Glutton for Gluten

The diary of a coeliac, words by Laura McDermott

Not a day apart, ever since I can remember I’ve lived a gluten free life. No wheat, no barley, no rye or oats, so that’s a no to bread, pasta, cakes, pies and all things nice.

When I was 18 months old my Mum started to notice my development as a baby wasn’t quite normal, my stomach was bloated, my hair was thin and I wasn’t developing normally as an 18 month girl should do. After numerous tests, doctor’s appointments and everything in between I was finally diagnosed with coeliac disease (a gluten allergy.) There are varying levels of this type of allergy from a bit of a bloated stomach after a slice of cake to severely allergic- like me. I am violently sick after a couple of mouthfuls of the wrong food.

Growing up my family made my experience with an allergy care-free, my parents knowing about the correct diet and food types for me always kept me on the straight and narrow…apart from a few slip ups when we were out at friends houses or restaurants. I was always very happy at home and didn’t notice any difference with my own diet to my siblings as I always had a gluten free substitute, at school I would always take packed lunches which stopped confusion with food. However on rare occasions like Christmas parties at school, issues with gluten started to arise. I have memories as a child of dreading parties’ weeks before, remembering the bombardment of questions and unwanted attention from other children ‘why are you eating special food?’ For an 8 year old painfully shy girl, this type of situation made me extremely uncomfortable, to the extent of making me wish to be ‘normal’ like everyone else. For most of my school life I hated being different to everyone else all due to my gluten free lifestyle.

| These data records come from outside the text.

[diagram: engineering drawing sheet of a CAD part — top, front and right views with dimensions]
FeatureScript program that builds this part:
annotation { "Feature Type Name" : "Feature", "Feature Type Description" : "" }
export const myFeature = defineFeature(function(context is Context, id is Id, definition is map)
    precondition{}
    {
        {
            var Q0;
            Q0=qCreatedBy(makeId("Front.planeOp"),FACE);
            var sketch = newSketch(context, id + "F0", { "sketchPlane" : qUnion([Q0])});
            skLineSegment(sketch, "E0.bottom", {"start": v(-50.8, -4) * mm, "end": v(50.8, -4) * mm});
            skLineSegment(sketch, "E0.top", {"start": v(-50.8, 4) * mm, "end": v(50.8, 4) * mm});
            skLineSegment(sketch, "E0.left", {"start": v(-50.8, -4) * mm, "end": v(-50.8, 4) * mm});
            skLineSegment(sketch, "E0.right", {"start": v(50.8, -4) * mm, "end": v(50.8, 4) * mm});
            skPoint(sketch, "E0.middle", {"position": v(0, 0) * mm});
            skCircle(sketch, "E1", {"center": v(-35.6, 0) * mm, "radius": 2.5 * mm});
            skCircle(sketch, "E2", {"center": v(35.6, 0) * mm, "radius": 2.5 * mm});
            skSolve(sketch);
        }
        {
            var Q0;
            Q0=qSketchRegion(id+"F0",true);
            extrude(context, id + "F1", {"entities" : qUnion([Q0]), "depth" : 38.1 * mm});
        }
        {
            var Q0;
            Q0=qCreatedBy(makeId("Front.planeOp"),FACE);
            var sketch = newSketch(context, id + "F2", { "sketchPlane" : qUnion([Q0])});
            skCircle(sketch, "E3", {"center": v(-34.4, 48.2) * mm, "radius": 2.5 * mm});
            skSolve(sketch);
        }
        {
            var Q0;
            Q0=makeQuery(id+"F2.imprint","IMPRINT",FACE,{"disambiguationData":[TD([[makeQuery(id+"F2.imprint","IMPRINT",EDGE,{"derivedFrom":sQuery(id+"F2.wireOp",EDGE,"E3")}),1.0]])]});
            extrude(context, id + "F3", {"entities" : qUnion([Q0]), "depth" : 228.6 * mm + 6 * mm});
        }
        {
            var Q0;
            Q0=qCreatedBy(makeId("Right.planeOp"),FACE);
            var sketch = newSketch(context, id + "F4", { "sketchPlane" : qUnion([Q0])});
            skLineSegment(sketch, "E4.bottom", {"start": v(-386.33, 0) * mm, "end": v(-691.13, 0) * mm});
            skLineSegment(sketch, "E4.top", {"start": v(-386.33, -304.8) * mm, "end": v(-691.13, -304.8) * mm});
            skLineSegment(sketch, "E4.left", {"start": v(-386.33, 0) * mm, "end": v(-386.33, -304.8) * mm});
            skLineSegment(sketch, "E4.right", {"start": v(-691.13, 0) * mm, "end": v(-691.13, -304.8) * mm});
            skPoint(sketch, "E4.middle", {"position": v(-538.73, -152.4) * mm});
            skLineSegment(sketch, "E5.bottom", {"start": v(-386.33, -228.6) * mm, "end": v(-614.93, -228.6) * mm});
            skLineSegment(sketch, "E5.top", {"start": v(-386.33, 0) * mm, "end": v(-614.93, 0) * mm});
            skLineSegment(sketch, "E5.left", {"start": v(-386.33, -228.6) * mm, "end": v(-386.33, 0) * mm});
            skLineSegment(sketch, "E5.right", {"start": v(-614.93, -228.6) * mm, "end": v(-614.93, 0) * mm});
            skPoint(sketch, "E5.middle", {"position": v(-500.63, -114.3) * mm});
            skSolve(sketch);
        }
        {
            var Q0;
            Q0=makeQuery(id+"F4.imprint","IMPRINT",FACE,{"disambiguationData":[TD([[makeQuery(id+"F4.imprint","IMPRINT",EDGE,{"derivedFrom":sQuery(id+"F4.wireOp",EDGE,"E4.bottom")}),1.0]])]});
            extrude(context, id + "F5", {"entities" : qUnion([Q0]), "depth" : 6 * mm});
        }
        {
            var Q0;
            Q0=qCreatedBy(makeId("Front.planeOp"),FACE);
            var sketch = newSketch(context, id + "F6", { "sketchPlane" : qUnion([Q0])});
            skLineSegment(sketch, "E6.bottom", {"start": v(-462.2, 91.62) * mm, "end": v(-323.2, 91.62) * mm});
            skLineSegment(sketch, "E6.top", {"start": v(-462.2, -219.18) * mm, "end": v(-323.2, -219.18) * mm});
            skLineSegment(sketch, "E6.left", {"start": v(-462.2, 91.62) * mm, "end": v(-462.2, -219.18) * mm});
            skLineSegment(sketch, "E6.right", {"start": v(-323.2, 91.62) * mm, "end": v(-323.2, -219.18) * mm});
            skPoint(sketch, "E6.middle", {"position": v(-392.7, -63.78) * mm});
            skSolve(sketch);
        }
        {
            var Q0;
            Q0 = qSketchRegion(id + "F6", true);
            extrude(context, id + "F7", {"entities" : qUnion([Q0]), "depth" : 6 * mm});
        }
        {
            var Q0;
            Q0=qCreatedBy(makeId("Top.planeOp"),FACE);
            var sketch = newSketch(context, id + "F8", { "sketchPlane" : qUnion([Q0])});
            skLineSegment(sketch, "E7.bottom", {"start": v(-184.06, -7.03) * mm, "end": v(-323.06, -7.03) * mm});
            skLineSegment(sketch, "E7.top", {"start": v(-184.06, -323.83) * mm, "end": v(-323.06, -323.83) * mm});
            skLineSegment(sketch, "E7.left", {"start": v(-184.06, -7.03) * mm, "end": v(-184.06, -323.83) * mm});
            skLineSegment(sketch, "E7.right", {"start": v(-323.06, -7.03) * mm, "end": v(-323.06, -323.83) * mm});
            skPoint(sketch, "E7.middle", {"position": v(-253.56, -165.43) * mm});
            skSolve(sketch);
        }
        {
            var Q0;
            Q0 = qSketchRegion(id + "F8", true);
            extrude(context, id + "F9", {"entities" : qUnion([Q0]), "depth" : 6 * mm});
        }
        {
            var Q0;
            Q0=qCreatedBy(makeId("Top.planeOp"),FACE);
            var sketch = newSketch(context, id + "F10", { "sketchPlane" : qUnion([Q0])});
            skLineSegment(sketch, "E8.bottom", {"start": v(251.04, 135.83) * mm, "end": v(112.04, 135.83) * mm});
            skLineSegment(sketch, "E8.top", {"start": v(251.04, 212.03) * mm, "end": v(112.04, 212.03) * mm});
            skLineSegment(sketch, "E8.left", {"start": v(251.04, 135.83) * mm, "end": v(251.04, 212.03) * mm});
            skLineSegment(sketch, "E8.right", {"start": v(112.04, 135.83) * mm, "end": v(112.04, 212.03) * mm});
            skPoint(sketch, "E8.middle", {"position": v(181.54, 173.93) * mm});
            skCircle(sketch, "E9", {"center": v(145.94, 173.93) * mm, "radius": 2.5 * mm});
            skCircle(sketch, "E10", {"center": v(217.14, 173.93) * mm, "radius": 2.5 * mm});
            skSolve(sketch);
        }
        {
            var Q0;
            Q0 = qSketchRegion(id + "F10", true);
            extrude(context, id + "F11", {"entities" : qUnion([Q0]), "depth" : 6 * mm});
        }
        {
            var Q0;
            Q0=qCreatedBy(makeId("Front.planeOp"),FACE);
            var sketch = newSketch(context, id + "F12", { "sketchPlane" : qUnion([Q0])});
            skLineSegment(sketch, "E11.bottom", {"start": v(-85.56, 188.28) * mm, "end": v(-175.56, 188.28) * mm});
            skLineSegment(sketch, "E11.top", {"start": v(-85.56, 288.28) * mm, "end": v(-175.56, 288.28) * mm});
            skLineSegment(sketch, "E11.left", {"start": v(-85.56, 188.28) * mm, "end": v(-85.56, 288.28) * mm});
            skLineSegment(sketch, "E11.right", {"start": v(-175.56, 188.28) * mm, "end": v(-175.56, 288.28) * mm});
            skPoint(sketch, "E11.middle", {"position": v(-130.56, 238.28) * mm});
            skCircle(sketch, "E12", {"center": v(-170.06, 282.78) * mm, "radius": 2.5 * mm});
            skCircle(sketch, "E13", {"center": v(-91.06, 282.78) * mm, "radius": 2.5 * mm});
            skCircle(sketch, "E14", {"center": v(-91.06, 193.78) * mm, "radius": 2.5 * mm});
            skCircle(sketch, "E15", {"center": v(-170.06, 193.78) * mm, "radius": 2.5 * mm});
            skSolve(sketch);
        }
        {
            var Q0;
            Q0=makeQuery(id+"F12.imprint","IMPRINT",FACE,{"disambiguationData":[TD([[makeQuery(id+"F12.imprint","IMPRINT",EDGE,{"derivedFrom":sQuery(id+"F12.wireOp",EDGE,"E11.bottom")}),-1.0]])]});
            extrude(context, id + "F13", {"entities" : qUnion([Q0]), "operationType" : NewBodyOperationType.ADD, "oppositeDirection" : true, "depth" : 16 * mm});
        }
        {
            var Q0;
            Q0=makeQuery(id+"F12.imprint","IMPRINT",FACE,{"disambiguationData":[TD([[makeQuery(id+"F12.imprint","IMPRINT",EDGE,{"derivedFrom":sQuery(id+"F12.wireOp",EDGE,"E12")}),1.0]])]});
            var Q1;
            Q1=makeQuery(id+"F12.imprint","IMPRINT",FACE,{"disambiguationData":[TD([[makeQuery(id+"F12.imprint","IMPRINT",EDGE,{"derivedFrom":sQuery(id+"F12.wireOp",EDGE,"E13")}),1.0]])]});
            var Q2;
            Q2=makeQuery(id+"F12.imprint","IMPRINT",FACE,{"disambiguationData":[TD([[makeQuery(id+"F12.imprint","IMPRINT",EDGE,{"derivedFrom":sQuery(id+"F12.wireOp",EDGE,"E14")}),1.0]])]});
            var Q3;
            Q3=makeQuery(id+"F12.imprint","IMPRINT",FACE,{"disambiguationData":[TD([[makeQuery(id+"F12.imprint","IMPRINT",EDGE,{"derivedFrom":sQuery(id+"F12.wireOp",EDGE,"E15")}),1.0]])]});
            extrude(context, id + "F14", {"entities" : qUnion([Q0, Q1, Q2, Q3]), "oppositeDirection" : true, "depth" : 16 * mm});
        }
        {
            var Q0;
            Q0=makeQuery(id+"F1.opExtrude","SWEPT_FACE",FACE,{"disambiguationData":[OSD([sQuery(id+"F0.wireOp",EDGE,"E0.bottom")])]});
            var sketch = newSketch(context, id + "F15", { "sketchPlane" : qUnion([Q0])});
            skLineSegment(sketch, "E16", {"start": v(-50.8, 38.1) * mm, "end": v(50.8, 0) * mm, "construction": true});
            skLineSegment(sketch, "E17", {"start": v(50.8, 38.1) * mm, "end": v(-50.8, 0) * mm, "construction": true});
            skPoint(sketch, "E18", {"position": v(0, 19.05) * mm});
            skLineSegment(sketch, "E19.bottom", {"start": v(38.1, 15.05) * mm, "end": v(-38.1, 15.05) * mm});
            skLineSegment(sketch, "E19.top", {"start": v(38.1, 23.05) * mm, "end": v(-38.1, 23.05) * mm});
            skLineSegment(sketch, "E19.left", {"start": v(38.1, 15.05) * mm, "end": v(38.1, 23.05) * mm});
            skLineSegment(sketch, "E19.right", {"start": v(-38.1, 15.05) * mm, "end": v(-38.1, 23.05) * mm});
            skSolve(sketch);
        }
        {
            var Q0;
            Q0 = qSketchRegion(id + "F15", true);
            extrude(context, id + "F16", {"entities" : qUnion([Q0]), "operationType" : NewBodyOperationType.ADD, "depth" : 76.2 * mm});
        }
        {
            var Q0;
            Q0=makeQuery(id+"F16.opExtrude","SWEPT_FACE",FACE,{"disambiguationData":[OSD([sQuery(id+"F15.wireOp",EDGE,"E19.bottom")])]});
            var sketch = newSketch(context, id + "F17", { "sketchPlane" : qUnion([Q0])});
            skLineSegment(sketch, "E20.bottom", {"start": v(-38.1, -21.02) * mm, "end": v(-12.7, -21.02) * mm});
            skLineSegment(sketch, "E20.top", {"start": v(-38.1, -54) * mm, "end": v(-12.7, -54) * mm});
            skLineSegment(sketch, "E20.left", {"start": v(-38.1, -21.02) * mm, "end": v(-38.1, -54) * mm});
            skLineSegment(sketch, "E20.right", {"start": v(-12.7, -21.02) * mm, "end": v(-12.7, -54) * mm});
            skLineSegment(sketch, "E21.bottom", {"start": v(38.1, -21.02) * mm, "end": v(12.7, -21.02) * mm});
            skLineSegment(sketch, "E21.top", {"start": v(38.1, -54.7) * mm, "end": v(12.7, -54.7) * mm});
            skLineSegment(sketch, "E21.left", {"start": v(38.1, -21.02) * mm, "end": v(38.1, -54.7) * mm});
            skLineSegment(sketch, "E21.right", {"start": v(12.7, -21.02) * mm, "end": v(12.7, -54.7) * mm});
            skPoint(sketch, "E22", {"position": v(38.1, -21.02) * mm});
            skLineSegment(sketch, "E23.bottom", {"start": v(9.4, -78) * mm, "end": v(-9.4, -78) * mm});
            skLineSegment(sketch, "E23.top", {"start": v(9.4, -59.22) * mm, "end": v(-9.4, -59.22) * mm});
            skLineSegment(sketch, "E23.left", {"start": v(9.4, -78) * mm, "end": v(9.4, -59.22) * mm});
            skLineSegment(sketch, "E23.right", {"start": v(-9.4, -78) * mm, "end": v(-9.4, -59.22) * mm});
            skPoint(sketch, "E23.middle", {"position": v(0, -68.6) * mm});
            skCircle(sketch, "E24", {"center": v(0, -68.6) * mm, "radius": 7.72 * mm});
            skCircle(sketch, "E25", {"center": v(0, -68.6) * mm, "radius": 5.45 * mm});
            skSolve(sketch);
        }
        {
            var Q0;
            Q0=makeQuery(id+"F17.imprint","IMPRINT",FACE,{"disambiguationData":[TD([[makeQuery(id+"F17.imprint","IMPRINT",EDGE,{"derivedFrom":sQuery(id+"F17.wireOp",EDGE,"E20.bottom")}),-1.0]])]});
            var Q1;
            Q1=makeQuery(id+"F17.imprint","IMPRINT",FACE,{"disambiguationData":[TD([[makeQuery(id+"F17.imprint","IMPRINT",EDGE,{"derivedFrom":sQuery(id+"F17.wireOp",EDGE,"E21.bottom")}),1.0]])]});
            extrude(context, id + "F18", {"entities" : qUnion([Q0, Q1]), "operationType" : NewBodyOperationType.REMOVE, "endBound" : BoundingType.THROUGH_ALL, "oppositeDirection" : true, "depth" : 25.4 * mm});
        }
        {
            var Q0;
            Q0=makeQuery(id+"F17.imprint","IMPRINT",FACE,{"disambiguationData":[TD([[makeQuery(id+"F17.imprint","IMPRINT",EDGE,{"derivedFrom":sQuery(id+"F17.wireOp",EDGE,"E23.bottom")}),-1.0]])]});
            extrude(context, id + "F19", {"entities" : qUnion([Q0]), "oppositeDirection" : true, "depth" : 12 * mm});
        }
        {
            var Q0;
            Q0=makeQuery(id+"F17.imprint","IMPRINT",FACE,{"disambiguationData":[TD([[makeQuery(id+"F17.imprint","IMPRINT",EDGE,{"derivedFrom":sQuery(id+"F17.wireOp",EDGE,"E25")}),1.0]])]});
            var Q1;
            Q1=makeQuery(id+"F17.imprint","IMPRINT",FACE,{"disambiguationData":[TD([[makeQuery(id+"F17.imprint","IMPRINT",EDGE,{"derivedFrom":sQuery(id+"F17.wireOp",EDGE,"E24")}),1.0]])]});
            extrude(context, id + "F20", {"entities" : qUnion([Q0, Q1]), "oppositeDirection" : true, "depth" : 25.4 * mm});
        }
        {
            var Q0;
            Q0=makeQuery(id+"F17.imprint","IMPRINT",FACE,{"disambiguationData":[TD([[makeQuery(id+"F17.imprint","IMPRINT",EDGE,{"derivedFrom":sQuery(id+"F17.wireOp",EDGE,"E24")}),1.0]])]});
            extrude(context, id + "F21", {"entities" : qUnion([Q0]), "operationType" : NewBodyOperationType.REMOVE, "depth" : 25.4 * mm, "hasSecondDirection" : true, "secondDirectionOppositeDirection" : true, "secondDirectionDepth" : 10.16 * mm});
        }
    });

It has only been in the past 5 years of my life that I have finally embraced and started to love my allergy. With supportive friends and family, changes in my own attitude and better awareness of coeliac disease it has helped me overcome any embarrassment I once ever had.  Recently supermarkets, restaurants and other food stores have dramatically improved product ranges, menu’s and labelling meaning that a once difficult allergy to grow up with is now not unheard of meaning that silly wishes from when I was six to be able to eat a gluten free doughnut can now come true.

Gluten free is relatively easy now living with extensive foods that cater for my diet, however there is still one minor setback and that being…holidays abroad. A lot of planning goes into holidays, I’m forever packing translation cards for restaurants, allergy tablets in case I slip up and of course back up food supplies in case there is nothing I can eat; taking these types of precautions will be done for every holiday and at the moment I don’t see it ending. I have fond memories of stealing any gluten free snacks of food at breakfast buffets to keep me going throughout the day. Growing up I always felt it was such an inconvenience but now there is a certain charm about seeing family members leave the hotel table with pockets full of food for me. On a recent trip to Paris I researched a great gluten free restaurant in the city and managed to get by with the usual preparing of snacks for the day ahead using hotel breakfast bits and eating salads at restaurants at night (I’ve come to realise over the years they are always the safest option), I’ve even managed to eat a French cake in the capital… a macaroon of course.

Coeliac disease has come to be such a big part of my life, I feel if I wasn’t allergic to something I wouldn’t be me.  Because of being gluten free I appreciate good, simple food more, I love going to places and finding they do gluten free food, the novelty to me will never wear off. Even the comments I used to dread as a child ‘so why can’t you eat that?’ don’t phase me anymore, now I proudly talk about being a coeliac to anyone who will listen. Growing up eating different food has made me sympathetic to people with allergies and want to educate people who don’t understand about coeliac disease. It was once a thing I wished I would grow out of but now I couldn’t be happier that I’m gluten free.